Дочери Лота и бездарный подмастерье. Часть 2 - страница 33
Скрипнула дверь, и Подмастерье отметил, что для Сухраба начал свой отсчет час вполне заслуженного им счастья.
V
Занятия за утро продвинулись настолько, что к моменту прощания с Сухрабом, который задержался для него необычайно долго, оставалось просидеть примерно час, чтобы выполнить весь дневной план. Подмастерье старался не задерживаться ни на секунду сверх необходимого вне своей комнаты, чтобы не встретиться с Аколазией, и, по всей видимости, Аколазия со своей стороны тоже не хотела этого.
Услышав, что вся семейка пошла к выходу, собираясь в город, он все же вышел к ним, чтобы не оставить их без напутствия. Аколазия могла пойти на свидание и сегодня вечером, но жизнь продолжалась, как продолжались и их работа и борьба. “Будьте осторожны”, без особого воодушевления, но совершенно ясно осознавая необходимость сказать то, что сказал, произнес Подмастерье и прикрыл за ними дверь.
Чудо свершилось, и до выхода в город, правда чуть запоздалого, Мохтерион разделался со своими рассчитанными на день стараниями за письменным столом. Казалось, навсегда миновали времена, когда дни, в которые завершение трудов праведных затягивалось до вечера, были исключением и воспринимались как непредвиденный срыв, сам обусловливающий свою случайность и неуместность. Теперь же бывшее некогда обычным представлялось исключением, и только Подмастерье знал, какую дорогую цену он платил за летние опыты с Аколазией.
Когда перед выходом он взглянул на холодильник, листков там не было.
Давно уже прогулка по городу не доставляла ему такого удовольствия, как в этот день. Он на себе почувствовал справедливость простой истины, что отдых становится возможным и приобретает смысл только с завершением предшествующей ему работы.

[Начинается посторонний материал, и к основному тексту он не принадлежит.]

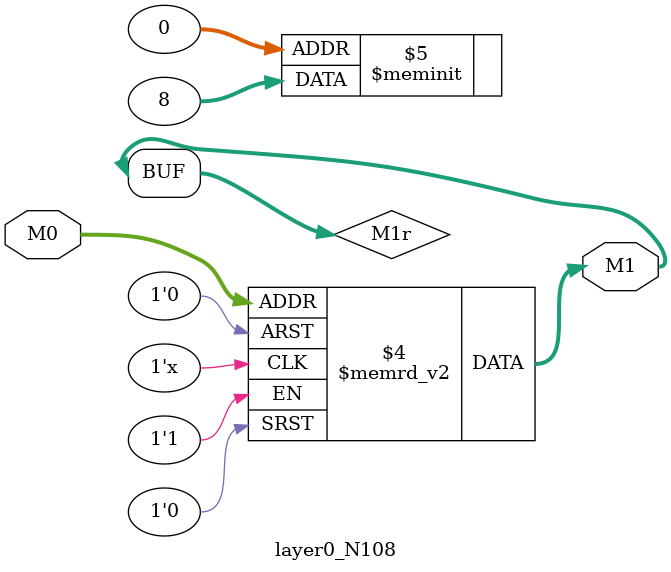
<source format=v>
module layer0_N108 ( input [3:0] M0, output [1:0] M1 );

	(*rom_style = "distributed" *) reg [1:0] M1r;
	assign M1 = M1r;
	always @ (M0) begin
		case (M0)
			4'b0000: M1r = 2'b00;
			4'b1000: M1r = 2'b00;
			4'b0100: M1r = 2'b00;
			4'b1100: M1r = 2'b00;
			4'b0010: M1r = 2'b00;
			4'b1010: M1r = 2'b00;
			4'b0110: M1r = 2'b00;
			4'b1110: M1r = 2'b00;
			4'b0001: M1r = 2'b10;
			4'b1001: M1r = 2'b00;
			4'b0101: M1r = 2'b00;
			4'b1101: M1r = 2'b00;
			4'b0011: M1r = 2'b00;
			4'b1011: M1r = 2'b00;
			4'b0111: M1r = 2'b00;
			4'b1111: M1r = 2'b00;

		endcase
	end
endmodule

</source>
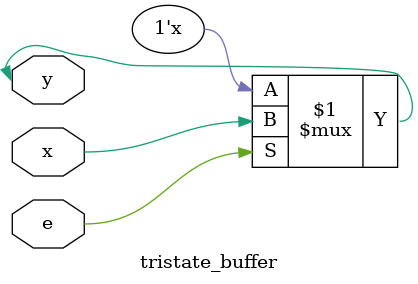
<source format=v>
module tristate_buffer(x, e, y);
    input x;
    input e;
    inout y;

assign y = e ? x : 1'bz;

endmodule


</source>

Каждая минута отдыха, после которого его не ждало никакое умственное усилие, казалось, возвращала и восстанавливала больше сил, чем час при условии, что что-то осталось незавершенным, недоделанным, какой бы ни была причина этого. Он подумал о возможности разок вытащить Детериму на прогулку. В конце концов, достопримечательности родного города он знал лучше Лколазии, а этажи всех близлежащих магазинов со дня на день должны были быть освоены.
Он задумался над тем, почему “завоевание” Детеримы не волновало его, во всяком случае, никак не составляло его цели. Ответ скоро был найден. Он боялся, что сближение с Детеримой помешало бы ее раскрепощению или в лучшем случае отодвинуло его на неопределенное время. Да, она могла понравиться ему, и на самом деле нравилась, но на роман с ней его не хватило бы, по крайней мере, пока он был по-настоящему занят Аколазией и пока он не придумает для нее такое занятие, в котором ее тело будет играть лишь роль средства. Он не был сильным мужчиной ни в том смысле, что мог уделять женщинам много времени, ни в том, что мог содержать их, как им того хотелось, с относительным разнообразием, поэтому ум ему не мешал, как не был и лишним, и, несмотря на всю невинность многих своих начинаний, отдававших глупостью, он значил для него очень много, если не все.
Детериме и по природе не полагалось быть сильной; смазливость в корне погубила ее бойцовские качества еще в детстве. У нее было тело, и она вполне могла обойтись без всего остального, но переоценка себя ее не миновала, и поэтому она не могла представлять большого интереса. Соображение, что с возрастом и даже очень скоро она образумится, мало утешало Мохтериона, ибо его, да и ее тоже головы бились о “сейчас”, которое они не могли заполнить ни душой, ни плотью. “Сейчас” обходило их, на смешливо бросая в будущее, в котором их еще не было и которого, скорее всего, и не будет для них обоих.